**Assignment:** Please gather every line in the items below that contains the word "Assault", and copy each of those lines out in full.
______________________________
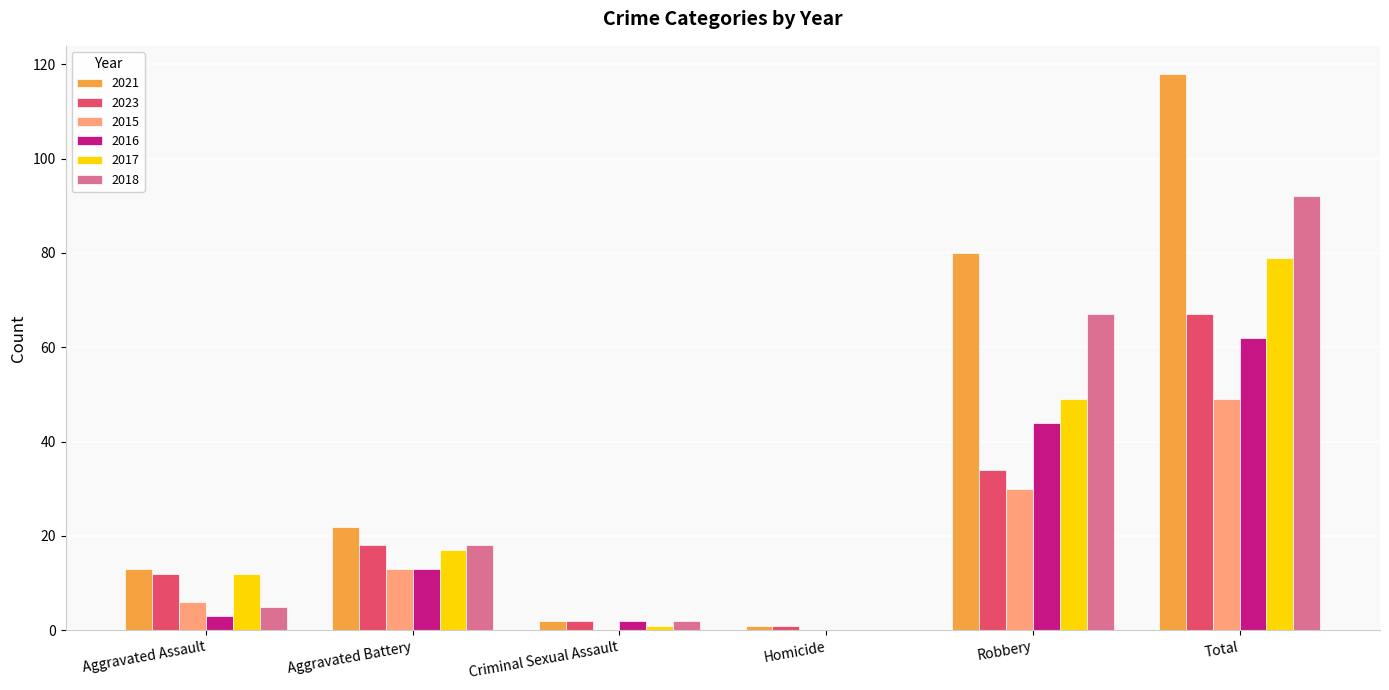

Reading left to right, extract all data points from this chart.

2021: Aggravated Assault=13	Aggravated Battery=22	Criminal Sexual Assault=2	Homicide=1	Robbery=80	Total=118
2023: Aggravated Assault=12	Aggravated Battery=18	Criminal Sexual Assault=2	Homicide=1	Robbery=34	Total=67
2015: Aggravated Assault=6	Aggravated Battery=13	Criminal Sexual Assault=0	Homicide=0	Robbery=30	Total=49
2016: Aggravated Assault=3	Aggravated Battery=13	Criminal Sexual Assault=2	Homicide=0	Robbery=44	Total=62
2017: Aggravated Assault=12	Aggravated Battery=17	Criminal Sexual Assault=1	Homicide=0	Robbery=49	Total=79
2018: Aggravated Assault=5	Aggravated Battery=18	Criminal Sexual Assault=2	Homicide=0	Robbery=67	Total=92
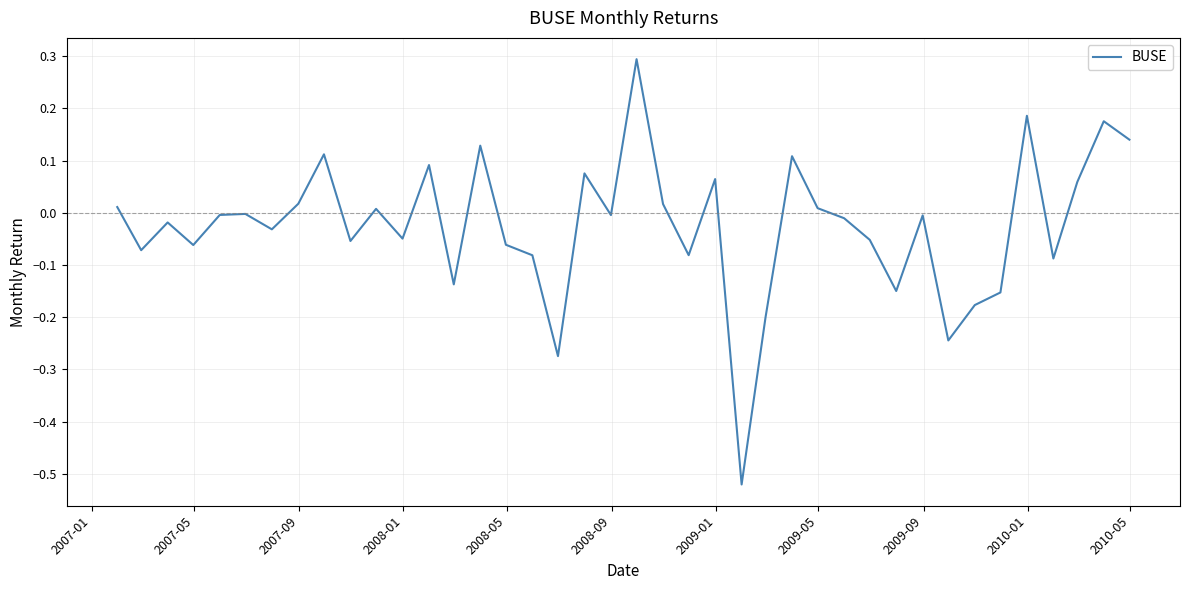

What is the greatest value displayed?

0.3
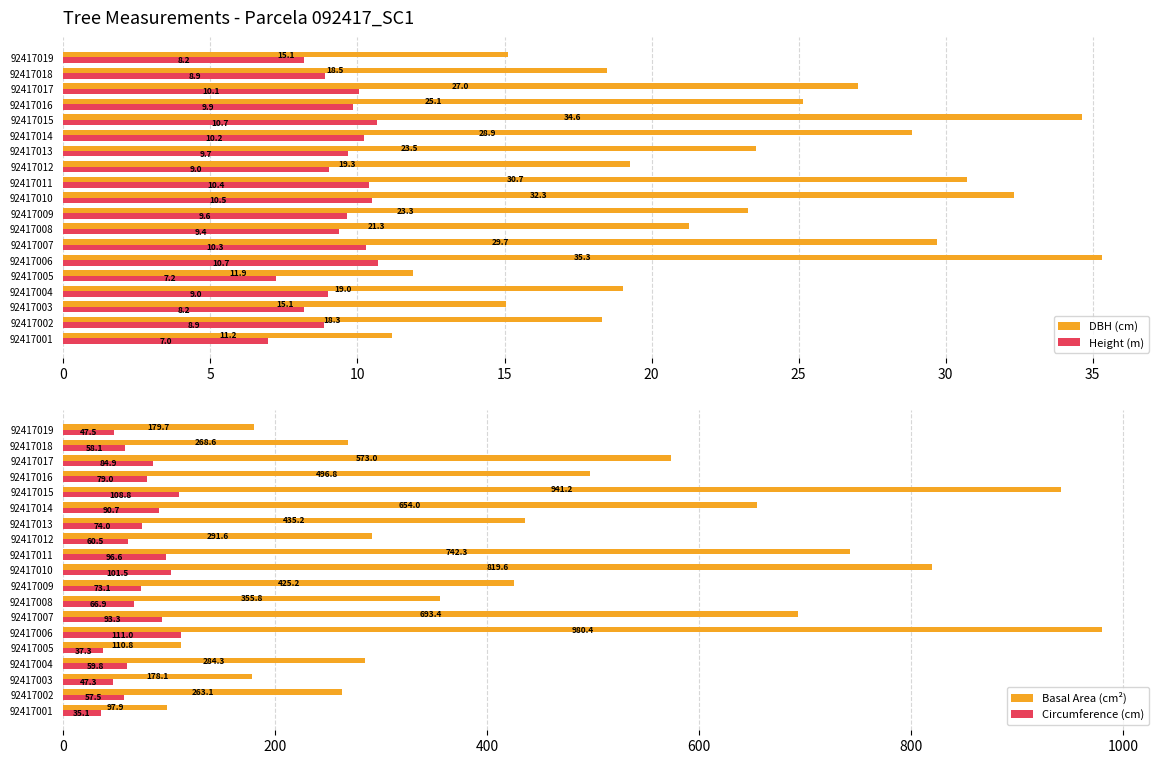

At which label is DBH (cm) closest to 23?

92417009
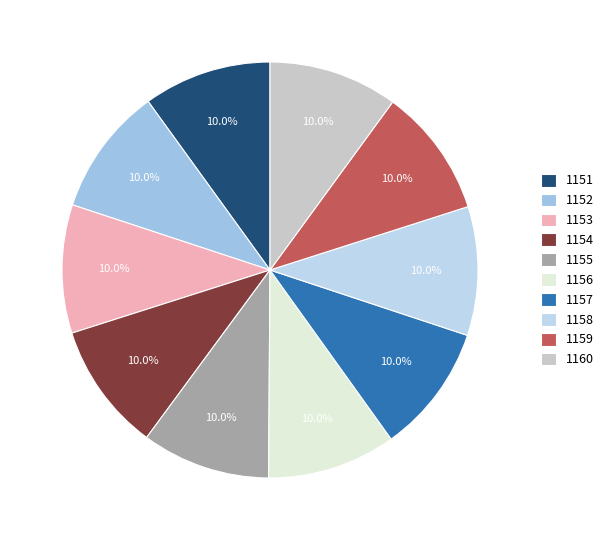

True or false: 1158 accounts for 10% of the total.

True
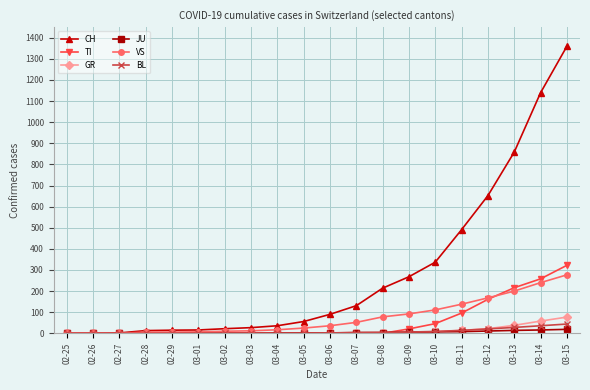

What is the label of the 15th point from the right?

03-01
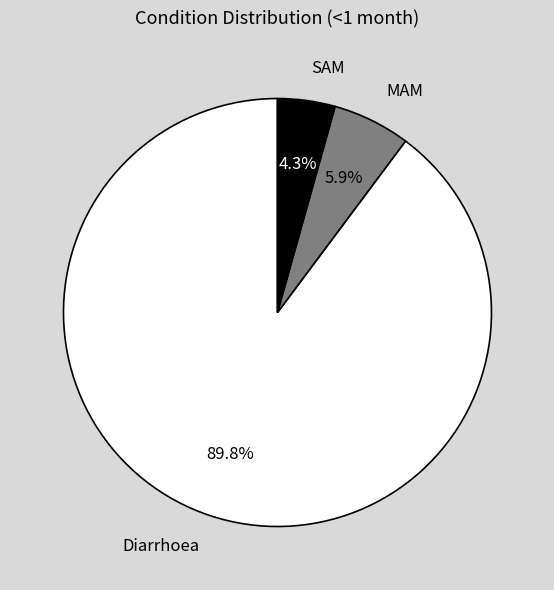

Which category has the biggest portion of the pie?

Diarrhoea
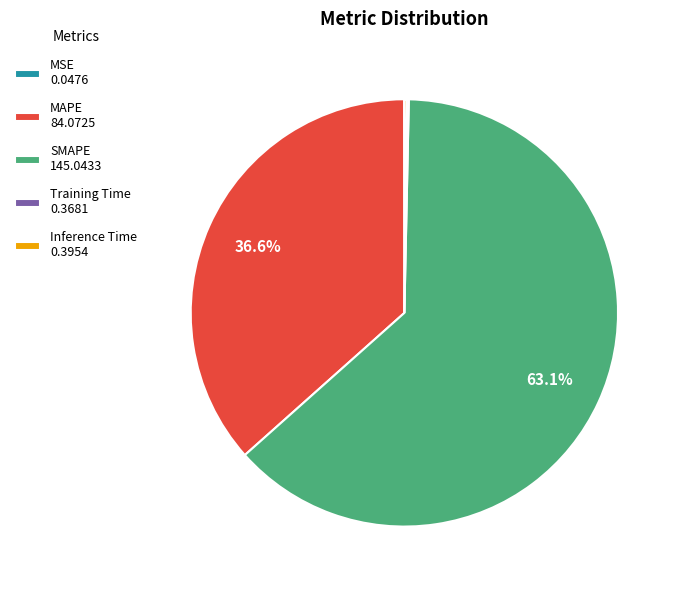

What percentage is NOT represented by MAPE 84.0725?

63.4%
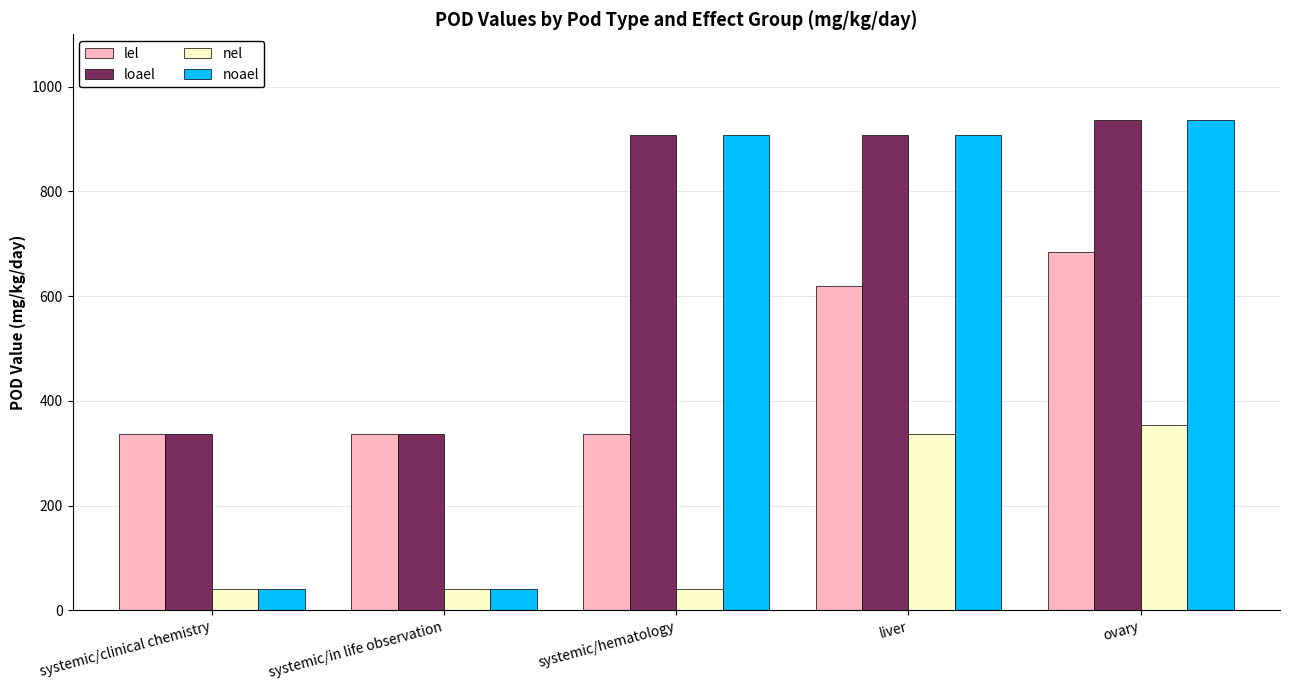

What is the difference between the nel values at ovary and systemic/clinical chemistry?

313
______________________________
**Answer box:**
2021: Aggravated Assault=13	Aggravated Battery=22	Criminal Sexual Assault=2	Homicide=1	Robbery=80	Total=118
2023: Aggravated Assault=12	Aggravated Battery=18	Criminal Sexual Assault=2	Homicide=1	Robbery=34	Total=67
2015: Aggravated Assault=6	Aggravated Battery=13	Criminal Sexual Assault=0	Homicide=0	Robbery=30	Total=49
2016: Aggravated Assault=3	Aggravated Battery=13	Criminal Sexual Assault=2	Homicide=0	Robbery=44	Total=62
2017: Aggravated Assault=12	Aggravated Battery=17	Criminal Sexual Assault=1	Homicide=0	Robbery=49	Total=79
2018: Aggravated Assault=5	Aggravated Battery=18	Criminal Sexual Assault=2	Homicide=0	Robbery=67	Total=92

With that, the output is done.